Prototype of the pulmonary fibrosis camisole top. The fabric of the top is tested at Hershey Medical Center. The white yarn (PA/Lycra) is selected because it is lightweight to be worn under other garments, and elastic to make it fit close to the body. The sensor yarn (Bekintex BK 50/2) is resistive and sits under the chest area. When a person's lungs expand and then contract, they expand and contract the resistive yarn that is connected to a microcontroller that can read the patterns of coughing. For stitching, lace structures are chosen for the sides and back to allow a better thermal circulation, and full rib on the front side for more elasticity and better ability to stretch and recover the original shape. The Team who made the top: Rebecca Bascom, MD, PSU Hershey College; Felecia Davis; and Dr. Dumitrescu of the Swedish School of Textiles. Seen in photo (top left): Erin Lewis, 3rd year PhD student, Swedish School of Textiles (front); then Delia Dumitrescu; Anne Dimmock, 1st year Hershey Medical student (back, left); and Farzaneh Oghazian, 3rd year PhD student, Penn State University, SOFTLAB in the Stuckeman Center for Design Computing. Image credit: Delia Dumitrescu at the Swedish School of Textiles © 2020; Image credit, top right and bottom left: Felecia Davis © 2020.

Davis says, “It's important for science to pause and go, ‘What's the impact we're trying to do here? What do we think are positive directions for human life?’”

Before bringing any items into the marketplace, Davis wants to be sure that these textiles will have a positive impact on people and their environment.

“The next steps are to spend time thinking about what are some ways one can bring this technology to the public and shape the policies … in our country,” she says.

As well as enhancing emotional needs, Davis has been looking at ways to implement these textiles in the medical world. She has been exploring ways to help patients get up and move about rather than be confined to a hospital for tests.
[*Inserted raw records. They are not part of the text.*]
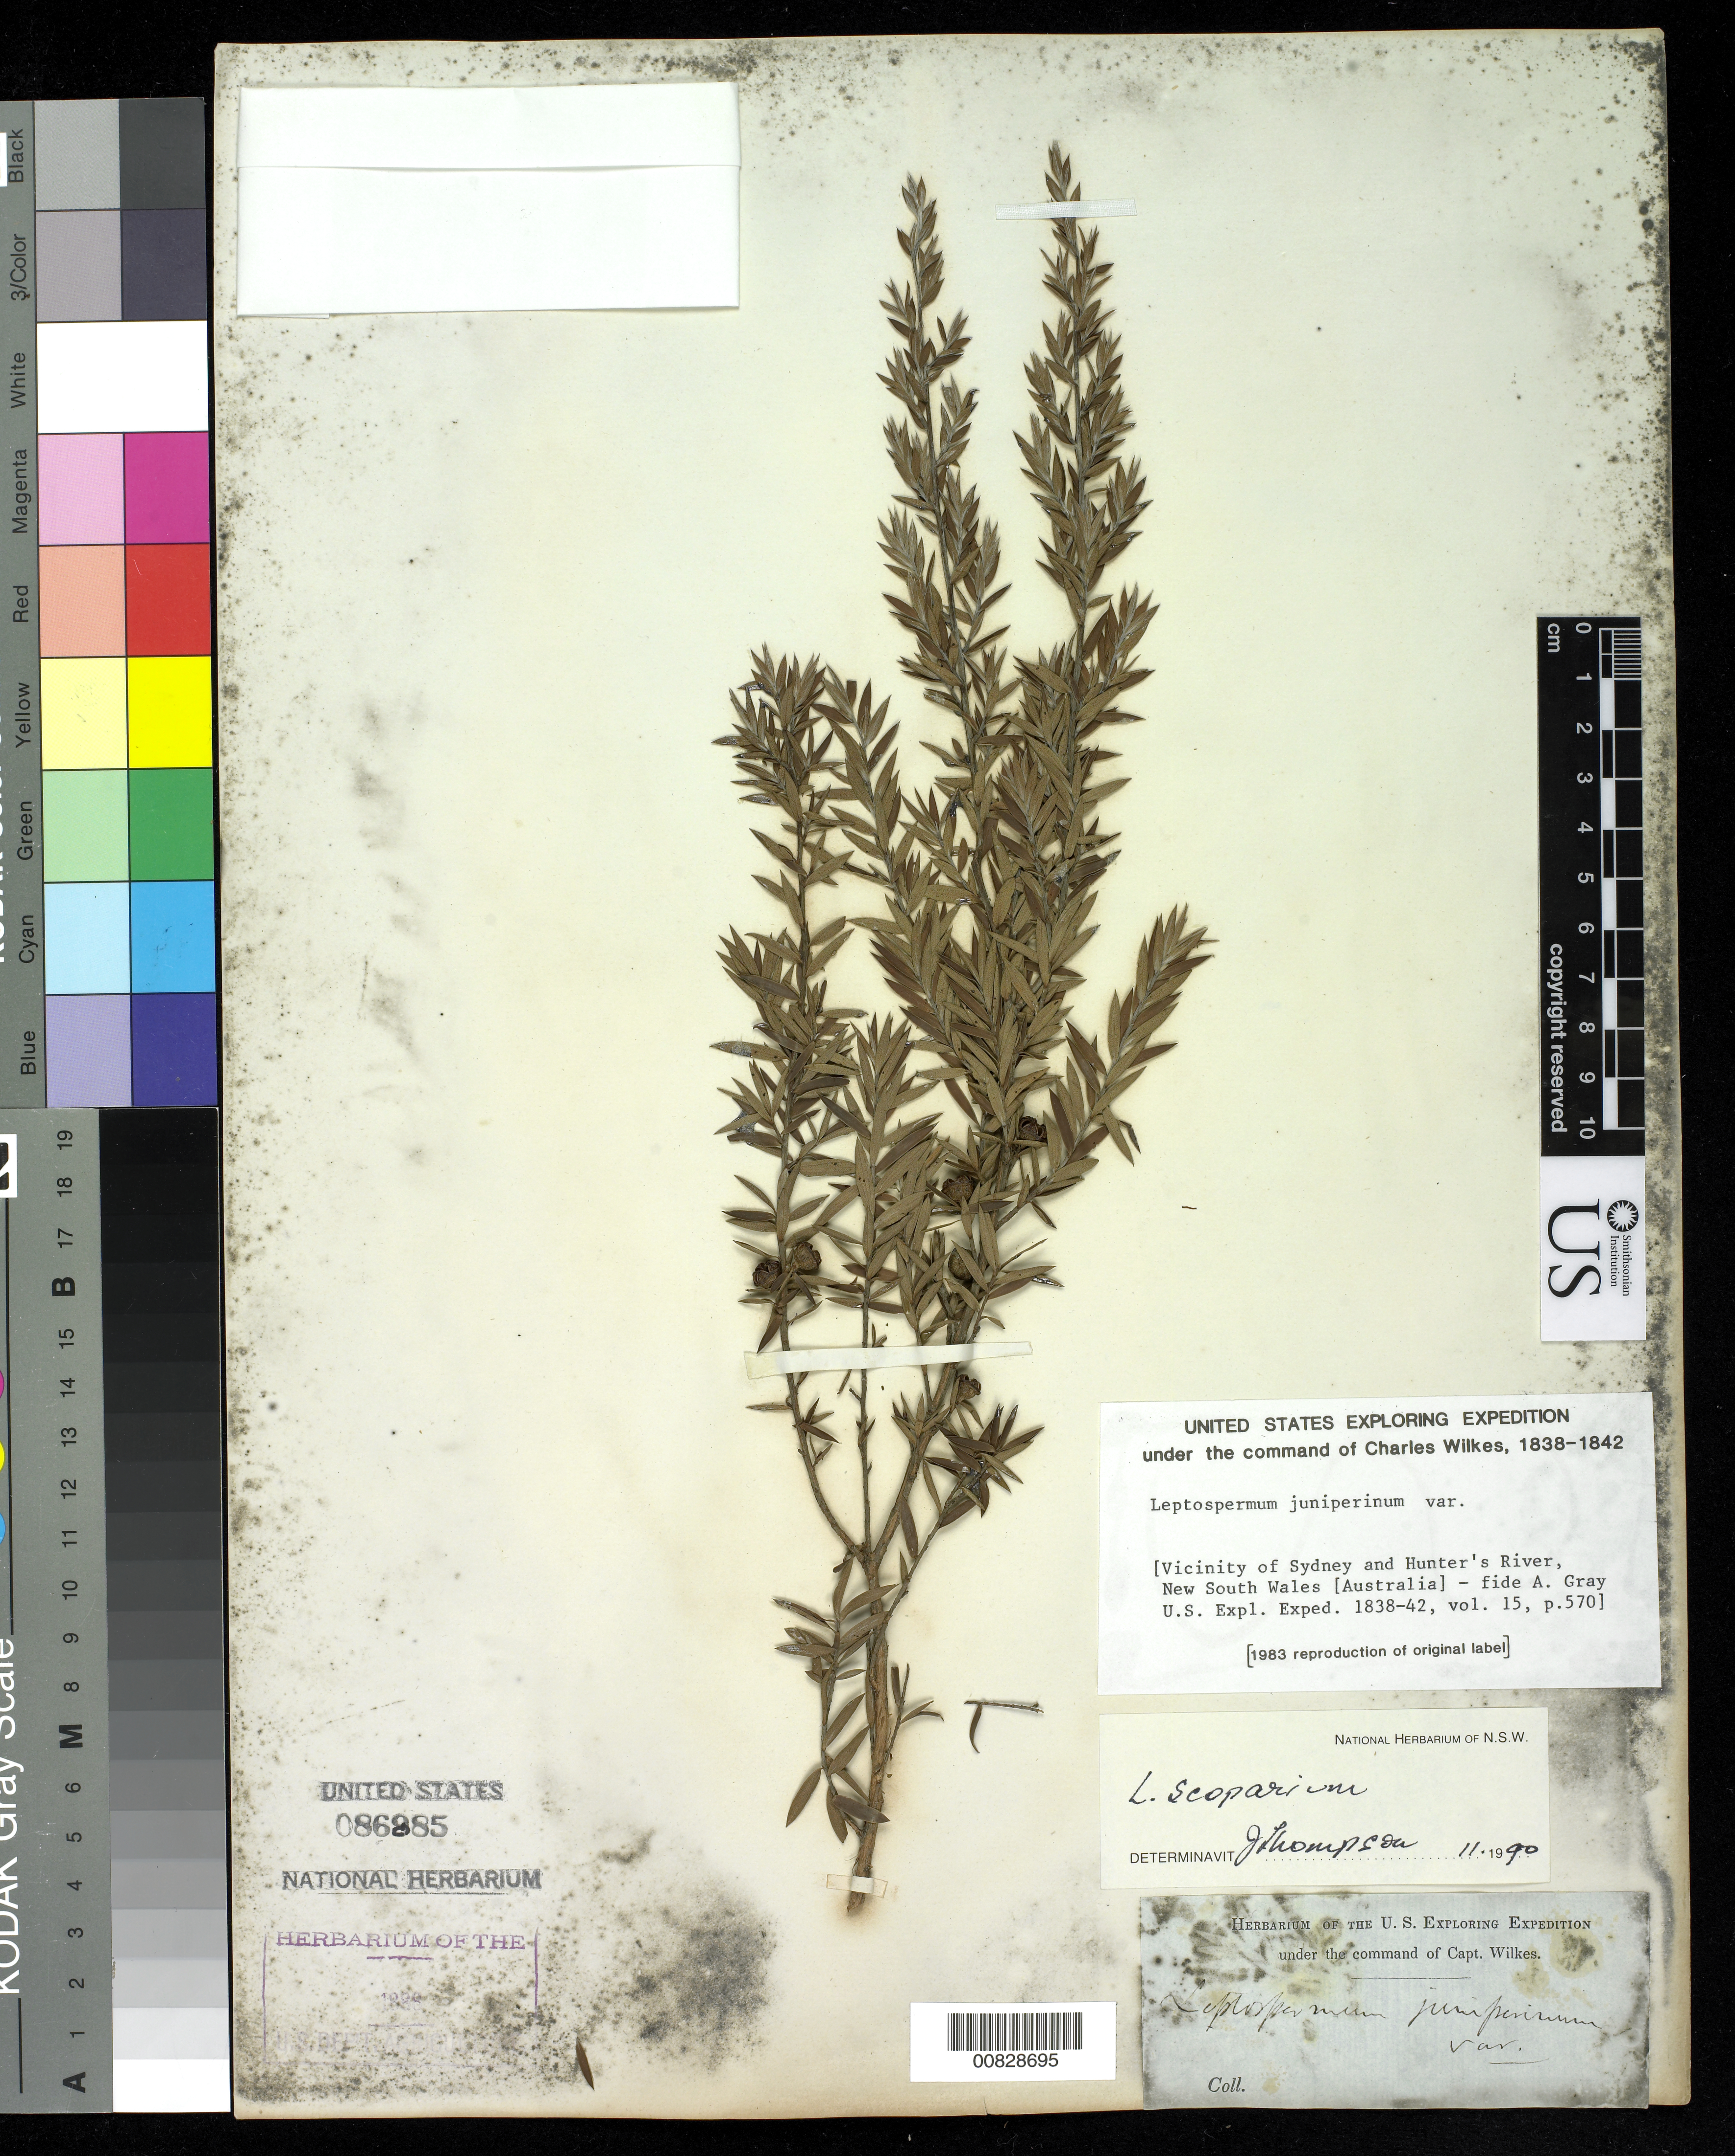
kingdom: Plantae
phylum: Tracheophyta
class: Magnoliopsida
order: Myrtales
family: Myrtaceae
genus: Leptospermum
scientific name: Leptospermum scoparium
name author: J.R. Forst. & G. Forst.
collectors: Wilkes Explor. Exped.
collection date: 1838/1842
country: Australia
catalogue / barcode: US 86885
For example, she worked on leggings that have sensors linked to the hips, knees, and ankles, which would help identify those with Parkinson's disease.

She started her own firm to combine the academic and practitioner world so that together they can revolutionize the way they can help people in the future. “I think the design world is a funny place because it's neither science nor a pure art but you need both to be able to succeed at what you're doing,” Davis says. “You need sociology and psychology and you need to think about all these other things that allow us to be in the world to allow people to achieve their best potential.”